Exploring Moldova, Europe’s poorest and least visited country, where Soviet communism has made a last stand
- Known for its wine, Moldova, austere and landlocked, welcomes fewer visitors than any other country in Europe
- In Stalinist Transnistria, an unofficial state carved out of the country, there is a police officer for every citizen

The train from Romania enters Moldova as I finish breakfast in a restaurant car that looks like my grandmother’s front room: a window framed by heavy purple fluted curtains, silk flowers, a faint smell of cigarettes and orange formica tables spread with buttered white bread, instant coffee, thick slices of garishly pink salami and glasses of orange squash as fluorescent as the table on which they stand.
Drab concrete outskirts and the slowing of the train to a crawl announce our imminent arrival in Chisinau.
I’ve heard nothing but bad things about the ugly Soviet-era capital of Europe’s poorest nation, with the fewest tourists on the continent, but, as I walk in the shade of poplar trees from the station up the gentle slope of Strada Columna to Cathedral Park, I take an instant liking to it.
Clanking yellow trolley buses, connected to wires, hum, spark and rattle past at barely more than walking pace as I stop at a roadside stall to supplement my train buffet with a bowl of mamaliga. This cornmeal porridge is Moldova’s most famous dish, garnished with sour cream that tastes of the farmyard and dill (in Eastern Europe, most food is garnished with dill).

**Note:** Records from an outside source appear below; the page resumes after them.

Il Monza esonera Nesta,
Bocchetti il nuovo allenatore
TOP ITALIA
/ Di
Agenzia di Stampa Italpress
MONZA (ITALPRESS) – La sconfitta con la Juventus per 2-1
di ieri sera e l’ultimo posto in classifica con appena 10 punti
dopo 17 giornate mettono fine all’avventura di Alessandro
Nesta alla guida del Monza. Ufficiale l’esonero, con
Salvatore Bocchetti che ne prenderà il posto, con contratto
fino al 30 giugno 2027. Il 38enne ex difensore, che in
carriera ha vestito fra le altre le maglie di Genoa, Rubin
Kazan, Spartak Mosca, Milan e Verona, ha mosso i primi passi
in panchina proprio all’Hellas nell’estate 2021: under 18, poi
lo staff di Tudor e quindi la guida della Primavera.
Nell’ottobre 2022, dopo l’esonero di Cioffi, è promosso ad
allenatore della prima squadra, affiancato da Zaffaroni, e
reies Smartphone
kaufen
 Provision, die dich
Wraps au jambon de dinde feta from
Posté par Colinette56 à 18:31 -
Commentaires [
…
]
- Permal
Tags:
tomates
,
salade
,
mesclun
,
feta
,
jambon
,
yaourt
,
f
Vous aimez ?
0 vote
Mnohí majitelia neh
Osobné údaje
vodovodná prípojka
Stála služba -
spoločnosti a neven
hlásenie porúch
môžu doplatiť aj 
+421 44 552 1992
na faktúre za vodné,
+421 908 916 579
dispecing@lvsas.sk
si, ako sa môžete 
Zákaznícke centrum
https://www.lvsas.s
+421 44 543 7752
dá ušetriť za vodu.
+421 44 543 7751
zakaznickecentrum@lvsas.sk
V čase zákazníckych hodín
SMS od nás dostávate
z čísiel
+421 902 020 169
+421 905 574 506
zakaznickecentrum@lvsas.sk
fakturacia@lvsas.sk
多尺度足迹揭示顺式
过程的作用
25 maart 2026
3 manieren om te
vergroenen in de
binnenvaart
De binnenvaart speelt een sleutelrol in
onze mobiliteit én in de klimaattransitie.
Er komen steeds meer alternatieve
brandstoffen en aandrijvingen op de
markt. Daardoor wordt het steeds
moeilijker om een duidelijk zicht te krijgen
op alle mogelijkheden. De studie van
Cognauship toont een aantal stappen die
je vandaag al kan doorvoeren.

The massive Cosmos Hotel, on Negruzzi Square, is a 332-room skyscraper that was the last word in Soviet luxury when it was built, in 1982. Brown velour chairs perch uncomfortably in one corner of an expansive, underused lobby. The receptionist, dressed head to toe in nylon, is asleep beneath a panel of dusty flags and analogue clocks that tell the wrong time in a variety of cities worldwide.